Reito Aleksi, Raittio Lauri, Helminen Olli
Department of Orthopaedics, Tampere University and Tampere University Hospital, Tampere, Finland.
Department of Medicine and Health Technology, Tampere University, Tampere, Finland.
JBJS Rev. 2020 Feb;8(2):e0079. doi: 10.2106/JBJS.RVW.19.00079.
A study published in 2001 reported that sample sizes in the randomized controlled trials (RCTs) published in major orthopaedic journals in 1997 were too small, resulting in low power to detect reasonable effect sizes. Low power is the fundamental reason for the poor reproducibility of research findings and serves to erode a cornerstone of the scientific method. The aim of this study was to ascertain whether improvements have been made in orthopaedic research during the past 2 decades.
The electronic table of contents from the 2016 and 2017 volumes of 7 major orthopaedic journals were searched issue by issue in chronological order to identify possible RCTs. A posteriori (after-the-fact) power to detect small, medium, and large effect sizes, defined by the Cohen d value, were calculated from the sample sizes reported in the studies. The power to detect effect sizes associated with the most commonly used patient-reported outcome measures (PROMs) was also calculated. Finally, the use of a priori power analysis in the included studies was assessed.

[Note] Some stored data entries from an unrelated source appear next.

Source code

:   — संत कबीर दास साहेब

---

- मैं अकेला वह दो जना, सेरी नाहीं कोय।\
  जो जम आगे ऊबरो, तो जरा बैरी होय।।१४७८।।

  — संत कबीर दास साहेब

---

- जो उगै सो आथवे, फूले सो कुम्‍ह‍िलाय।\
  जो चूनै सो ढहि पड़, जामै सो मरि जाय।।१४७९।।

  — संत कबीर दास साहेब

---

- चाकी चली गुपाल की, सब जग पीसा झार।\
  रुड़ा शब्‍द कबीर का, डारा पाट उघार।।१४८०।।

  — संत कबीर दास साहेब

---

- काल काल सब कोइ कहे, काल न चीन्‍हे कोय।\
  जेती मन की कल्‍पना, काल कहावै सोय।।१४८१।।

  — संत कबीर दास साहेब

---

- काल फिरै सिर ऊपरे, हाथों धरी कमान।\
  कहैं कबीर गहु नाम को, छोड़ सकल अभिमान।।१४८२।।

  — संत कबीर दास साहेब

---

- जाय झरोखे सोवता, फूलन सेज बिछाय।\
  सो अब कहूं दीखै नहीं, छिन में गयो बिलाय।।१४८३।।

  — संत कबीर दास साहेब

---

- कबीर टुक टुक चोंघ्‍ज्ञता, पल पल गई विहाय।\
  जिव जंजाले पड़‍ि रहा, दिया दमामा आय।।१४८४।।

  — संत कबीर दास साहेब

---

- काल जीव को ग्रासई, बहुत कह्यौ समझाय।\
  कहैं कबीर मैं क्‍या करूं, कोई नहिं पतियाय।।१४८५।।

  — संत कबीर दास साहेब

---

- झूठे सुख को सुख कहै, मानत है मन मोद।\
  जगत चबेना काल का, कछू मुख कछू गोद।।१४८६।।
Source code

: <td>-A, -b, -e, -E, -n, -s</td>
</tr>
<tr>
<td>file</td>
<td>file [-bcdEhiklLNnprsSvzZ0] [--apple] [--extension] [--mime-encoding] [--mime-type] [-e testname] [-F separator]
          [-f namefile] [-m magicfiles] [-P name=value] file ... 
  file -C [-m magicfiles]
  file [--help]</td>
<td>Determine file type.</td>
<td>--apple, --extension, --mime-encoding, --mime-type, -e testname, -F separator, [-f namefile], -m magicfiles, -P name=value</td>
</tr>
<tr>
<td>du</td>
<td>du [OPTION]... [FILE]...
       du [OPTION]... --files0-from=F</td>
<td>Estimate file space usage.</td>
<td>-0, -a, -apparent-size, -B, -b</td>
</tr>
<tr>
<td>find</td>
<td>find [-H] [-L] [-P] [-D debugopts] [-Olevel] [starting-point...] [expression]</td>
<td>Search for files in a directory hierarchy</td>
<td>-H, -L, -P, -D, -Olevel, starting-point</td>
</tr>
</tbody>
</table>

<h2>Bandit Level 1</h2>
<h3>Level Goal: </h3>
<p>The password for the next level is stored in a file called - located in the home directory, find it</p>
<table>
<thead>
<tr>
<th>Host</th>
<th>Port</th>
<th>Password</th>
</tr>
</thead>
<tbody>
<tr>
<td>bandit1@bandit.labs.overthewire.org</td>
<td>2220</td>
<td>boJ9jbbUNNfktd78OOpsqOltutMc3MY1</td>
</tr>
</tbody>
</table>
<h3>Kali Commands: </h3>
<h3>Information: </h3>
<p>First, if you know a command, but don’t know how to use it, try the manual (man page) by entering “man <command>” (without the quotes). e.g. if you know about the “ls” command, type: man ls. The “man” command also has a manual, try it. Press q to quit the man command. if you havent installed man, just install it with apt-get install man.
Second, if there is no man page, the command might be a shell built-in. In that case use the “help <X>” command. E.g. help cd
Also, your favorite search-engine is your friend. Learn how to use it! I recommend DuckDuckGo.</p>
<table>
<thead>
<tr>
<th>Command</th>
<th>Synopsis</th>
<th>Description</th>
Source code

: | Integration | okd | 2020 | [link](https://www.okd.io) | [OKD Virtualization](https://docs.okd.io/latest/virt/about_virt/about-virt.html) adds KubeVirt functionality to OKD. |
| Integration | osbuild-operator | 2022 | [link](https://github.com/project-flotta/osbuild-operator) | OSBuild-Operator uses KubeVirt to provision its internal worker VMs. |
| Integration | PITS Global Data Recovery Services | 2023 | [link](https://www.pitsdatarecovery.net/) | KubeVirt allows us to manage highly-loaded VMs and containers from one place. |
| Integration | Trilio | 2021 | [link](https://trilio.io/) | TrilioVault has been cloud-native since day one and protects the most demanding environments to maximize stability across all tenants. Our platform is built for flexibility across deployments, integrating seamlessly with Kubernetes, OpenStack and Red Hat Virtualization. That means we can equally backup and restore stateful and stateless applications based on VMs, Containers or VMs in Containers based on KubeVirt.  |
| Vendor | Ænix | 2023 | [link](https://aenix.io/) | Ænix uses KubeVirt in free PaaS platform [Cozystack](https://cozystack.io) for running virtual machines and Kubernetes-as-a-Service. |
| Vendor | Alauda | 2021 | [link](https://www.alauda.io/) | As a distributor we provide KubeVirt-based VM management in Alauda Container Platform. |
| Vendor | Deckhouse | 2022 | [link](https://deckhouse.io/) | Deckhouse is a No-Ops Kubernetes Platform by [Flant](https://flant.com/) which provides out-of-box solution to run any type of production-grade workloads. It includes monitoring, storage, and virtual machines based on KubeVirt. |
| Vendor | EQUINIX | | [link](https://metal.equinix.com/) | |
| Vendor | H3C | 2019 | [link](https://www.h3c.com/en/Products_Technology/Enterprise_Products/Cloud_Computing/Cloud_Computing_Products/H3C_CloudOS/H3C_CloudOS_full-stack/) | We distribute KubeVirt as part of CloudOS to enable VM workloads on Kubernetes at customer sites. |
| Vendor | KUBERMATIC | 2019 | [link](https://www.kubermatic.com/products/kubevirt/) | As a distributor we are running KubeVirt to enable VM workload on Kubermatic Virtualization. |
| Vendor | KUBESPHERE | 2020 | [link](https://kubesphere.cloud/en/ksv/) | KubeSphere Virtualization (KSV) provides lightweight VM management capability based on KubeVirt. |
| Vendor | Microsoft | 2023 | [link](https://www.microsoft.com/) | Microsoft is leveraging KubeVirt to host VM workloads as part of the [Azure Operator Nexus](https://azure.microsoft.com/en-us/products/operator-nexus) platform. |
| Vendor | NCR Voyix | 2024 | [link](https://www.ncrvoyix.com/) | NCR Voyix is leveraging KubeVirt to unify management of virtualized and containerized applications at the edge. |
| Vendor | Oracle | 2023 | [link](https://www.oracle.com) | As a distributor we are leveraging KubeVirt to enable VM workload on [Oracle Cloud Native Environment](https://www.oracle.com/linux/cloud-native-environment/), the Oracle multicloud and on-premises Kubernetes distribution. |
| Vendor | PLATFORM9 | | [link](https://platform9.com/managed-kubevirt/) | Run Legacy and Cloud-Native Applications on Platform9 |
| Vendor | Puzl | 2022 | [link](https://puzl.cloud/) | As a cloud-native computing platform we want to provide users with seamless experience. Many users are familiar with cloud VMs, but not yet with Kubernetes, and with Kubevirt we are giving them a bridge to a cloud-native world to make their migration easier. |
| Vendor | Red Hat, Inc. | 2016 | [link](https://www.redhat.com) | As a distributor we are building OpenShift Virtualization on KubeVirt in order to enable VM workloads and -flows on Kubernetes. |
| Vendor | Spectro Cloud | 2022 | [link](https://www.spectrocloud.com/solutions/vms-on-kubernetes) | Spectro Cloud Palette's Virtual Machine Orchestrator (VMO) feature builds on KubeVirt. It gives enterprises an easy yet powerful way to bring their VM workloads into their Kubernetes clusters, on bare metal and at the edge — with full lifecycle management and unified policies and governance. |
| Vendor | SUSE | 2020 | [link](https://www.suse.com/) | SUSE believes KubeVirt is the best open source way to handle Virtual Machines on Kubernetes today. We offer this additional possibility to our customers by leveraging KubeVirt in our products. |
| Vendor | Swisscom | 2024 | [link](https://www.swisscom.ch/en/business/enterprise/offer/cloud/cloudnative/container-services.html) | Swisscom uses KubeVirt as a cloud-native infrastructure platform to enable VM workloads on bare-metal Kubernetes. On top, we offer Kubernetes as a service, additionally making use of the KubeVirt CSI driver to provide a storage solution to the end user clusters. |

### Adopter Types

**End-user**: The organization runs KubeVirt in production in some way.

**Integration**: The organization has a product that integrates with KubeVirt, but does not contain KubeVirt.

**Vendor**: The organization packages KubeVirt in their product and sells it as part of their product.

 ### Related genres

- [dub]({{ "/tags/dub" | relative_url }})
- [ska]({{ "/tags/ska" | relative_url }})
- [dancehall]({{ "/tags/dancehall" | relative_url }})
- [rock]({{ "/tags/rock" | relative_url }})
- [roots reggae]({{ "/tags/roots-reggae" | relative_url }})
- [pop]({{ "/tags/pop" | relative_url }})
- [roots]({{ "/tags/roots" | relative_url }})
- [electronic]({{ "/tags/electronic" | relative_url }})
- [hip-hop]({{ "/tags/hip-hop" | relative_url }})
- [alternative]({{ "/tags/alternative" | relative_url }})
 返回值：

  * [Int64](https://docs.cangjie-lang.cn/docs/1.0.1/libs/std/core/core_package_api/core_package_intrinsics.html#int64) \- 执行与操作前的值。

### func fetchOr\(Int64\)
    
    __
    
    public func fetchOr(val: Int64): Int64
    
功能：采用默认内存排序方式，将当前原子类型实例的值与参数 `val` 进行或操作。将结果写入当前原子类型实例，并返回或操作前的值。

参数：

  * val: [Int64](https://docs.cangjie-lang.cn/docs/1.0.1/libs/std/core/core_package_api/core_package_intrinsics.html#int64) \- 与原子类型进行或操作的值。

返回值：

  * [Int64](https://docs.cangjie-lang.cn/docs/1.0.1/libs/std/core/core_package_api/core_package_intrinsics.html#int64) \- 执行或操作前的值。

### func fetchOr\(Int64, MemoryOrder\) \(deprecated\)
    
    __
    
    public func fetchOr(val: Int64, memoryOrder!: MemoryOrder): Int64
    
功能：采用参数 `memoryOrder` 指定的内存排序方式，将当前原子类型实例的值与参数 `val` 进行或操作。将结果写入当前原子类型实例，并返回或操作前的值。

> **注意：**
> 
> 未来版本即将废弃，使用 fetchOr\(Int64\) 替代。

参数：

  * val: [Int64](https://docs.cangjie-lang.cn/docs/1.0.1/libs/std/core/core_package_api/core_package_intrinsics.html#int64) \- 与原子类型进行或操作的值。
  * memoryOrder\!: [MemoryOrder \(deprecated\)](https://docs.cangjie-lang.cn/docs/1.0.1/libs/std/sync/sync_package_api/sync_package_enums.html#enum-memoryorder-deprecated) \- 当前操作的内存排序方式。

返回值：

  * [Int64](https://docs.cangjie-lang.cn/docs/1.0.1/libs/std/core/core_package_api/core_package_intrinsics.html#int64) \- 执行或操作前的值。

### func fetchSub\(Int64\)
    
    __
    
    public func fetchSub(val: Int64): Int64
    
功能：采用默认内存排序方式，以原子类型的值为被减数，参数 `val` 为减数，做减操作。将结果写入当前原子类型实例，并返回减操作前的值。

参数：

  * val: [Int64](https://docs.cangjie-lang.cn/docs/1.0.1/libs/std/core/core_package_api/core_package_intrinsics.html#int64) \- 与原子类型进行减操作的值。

In total, 233 studies were included in the final analyses. None of the negative studies had sufficient power (≥0.80) to detect a small effect size. Only between 15.0% and 32.1% of the negative studies had adequate power to detect a medium effect size. When categorized by anatomic region, 0% to 52.6% had adequate power to detect an effect size corresponding to the minimal clinically important difference (MCID). An a priori power analysis was employed in 196 (84%) of the 233 studies. However, the power analysis could not be replicated in 46% of the studies that used a mean comparison.
Although small improvements in orthopaedic RCTs have occurred during the past 2 decades, many RCTs are still underpowered: the sample sizes are still too small to have adequate power to detect what would be deemed clinically relevant.
2001年发表的一项研究报告称,1997年主要骨科期刊上发表的随机对照试验(RCT)样本量过小,导致检测合理效应量的效能较低。效能低下是研究结果可重复性差的根本原因,并且有损科学方法的基石。本研究的目的是确定在过去20年中骨科研究是否有所改进。
按时间顺序逐期检索7种主要骨科期刊2016年和2017年卷的电子目录,以识别可能的RCT。根据研究报告的样本量计算检测由科恩d值定义的小、中、大效应量的事后效能。还计算了检测与最常用的患者报告结局指标(PROM)相关的效应量的效能。最后,评估纳入研究中先验效能分析的使用情况。
最终分析共纳入233项研究。所有阴性研究均没有足够的效能(≥0.80)来检测小效应量。只有15.0%至32.1%的阴性研究有足够的效能来检测中等效应量。按解剖区域分类时,0%至52.6%的研究有足够的效能来检测对应于最小临床重要差异(MCID)的效应量。233项研究中有196项(84%)采用了先验效能分析。然而,在使用均值比较的研究中,46%的研究无法重复其效能分析。
尽管在过去20年中骨科RCT有小幅改进,但许多RCT的效能仍然不足:样本量仍然太小,没有足够的效能来检测临床上认为相关的效应量。